I have an original implementation of this in Fortran. The Julia implementation turned out to be (because of many improvements that I could do with the tooling available) 30-40% faster than that running in serial, and it also very easy to parallelize (that was almost trivial, except that one has to read a huge trajectory file serially while launching parallel calculations for each frame of the trajectory).
I am quite happy with the result, and we are already using the package routinely in our group. A publication will be out sometime soon, with which I will release the 1.0 version of the package.
Finally, I am very grateful to all the help I received in this forum. You will find my posts trying to understand assignment and mutation in Julia not long time ago. I wont mark people here, but I can easily mention skoffer, henrique becker, tamas, rdeis, elrod, stevengj, DNF, dpsanders, oscar_smith, and many many others without whom I am sure I could not learn that fast everything I learned last year, not only about Julia, but about computer programming in general.

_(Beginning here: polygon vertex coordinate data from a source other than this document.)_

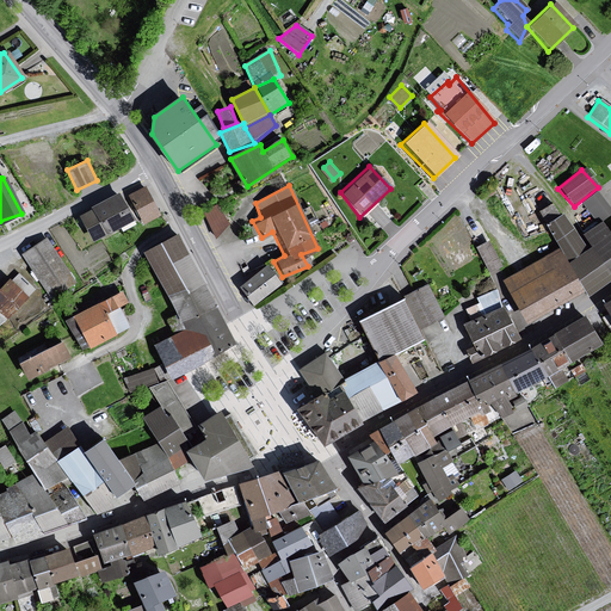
[(146,186),(129,196),(144,224),(161,215),(146,186)]
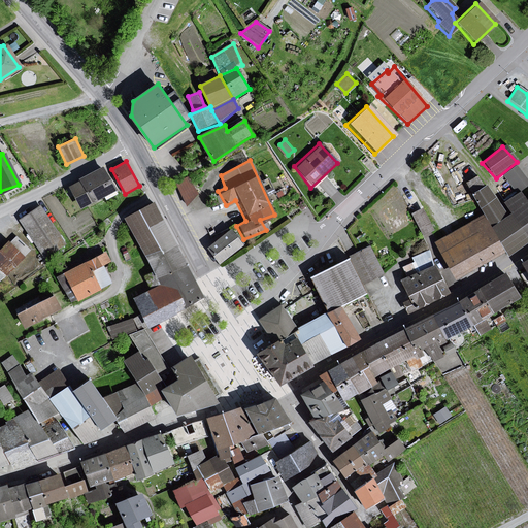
[(70,187),(80,208),(117,189),(103,166),(70,187)]
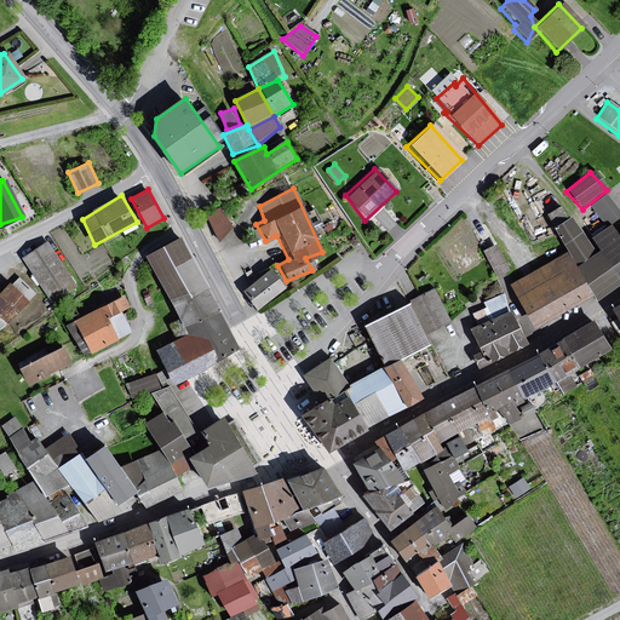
[(619,214),(604,195),(589,207),(608,227),(619,217),(619,214)]
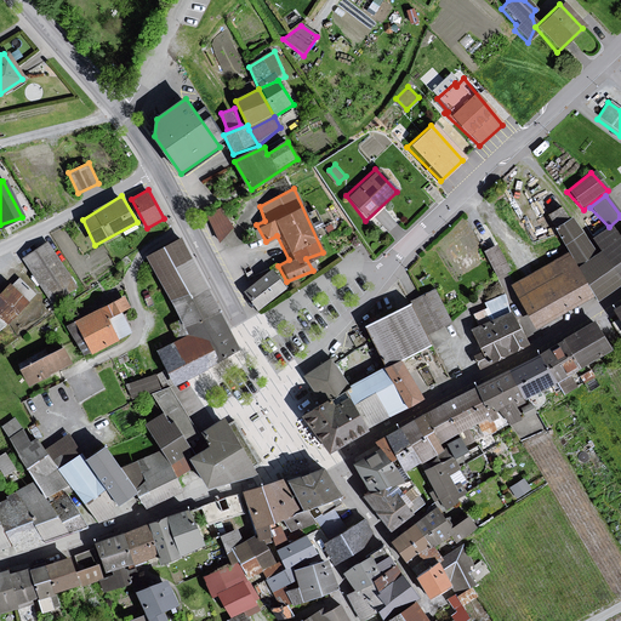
[(222,205),(206,215),(221,238),(237,228),(222,205)]
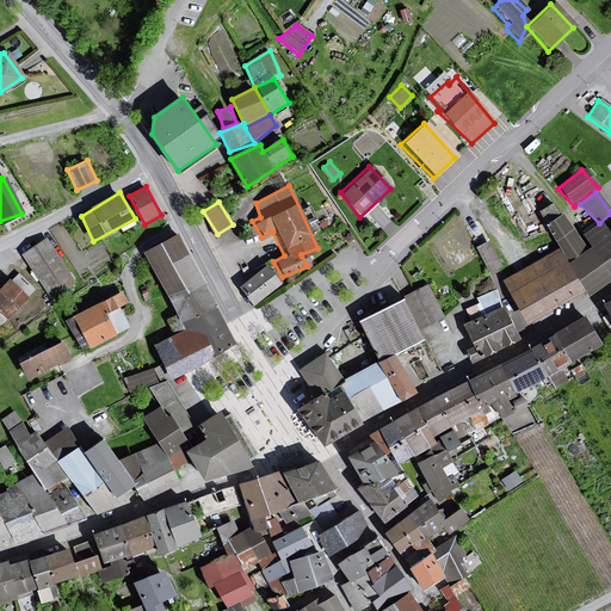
[(610,275),(610,230),(608,234),(599,223),(576,236),(560,215),(543,224),(566,261),(563,265),(584,296),(610,275)]
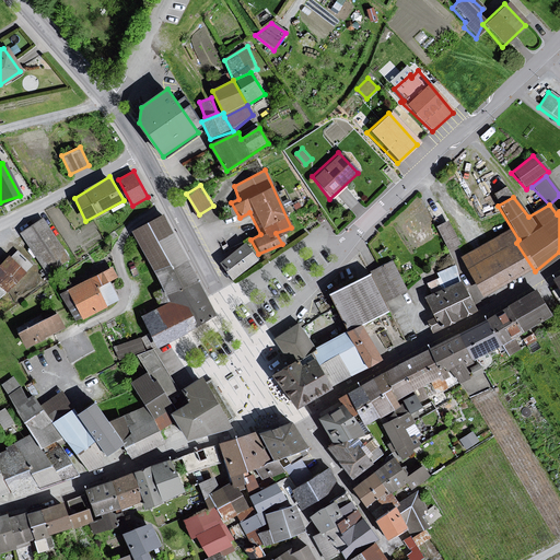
[(142,318),(155,349),(218,316),(165,216),(133,232),(163,289),(154,294),(162,306),(142,318)]
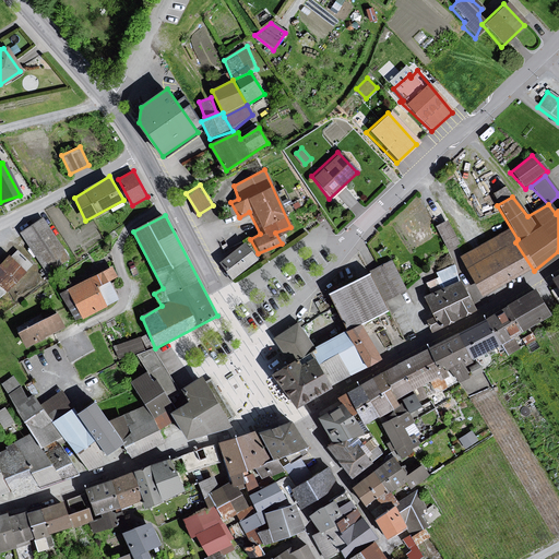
[(39,218),(18,233),(44,275),(67,258),(39,218)]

Last, for developing that package I also developed some other tools that might be even more generally useful, particularly the https://m3g.github.io/PDBTools.jl/stable/ package. But that will have its own announcement when I finish adding everything I think it deserves.
And a pretty picture built with the package, because everybody likes pretty pictures:
This shows how a solvent (in this case Glycerol) accumulates on the vicinity of some amino acid residues of a protein. Glycerol protects proteins from denaturation, and has industrial and medical applications because of that.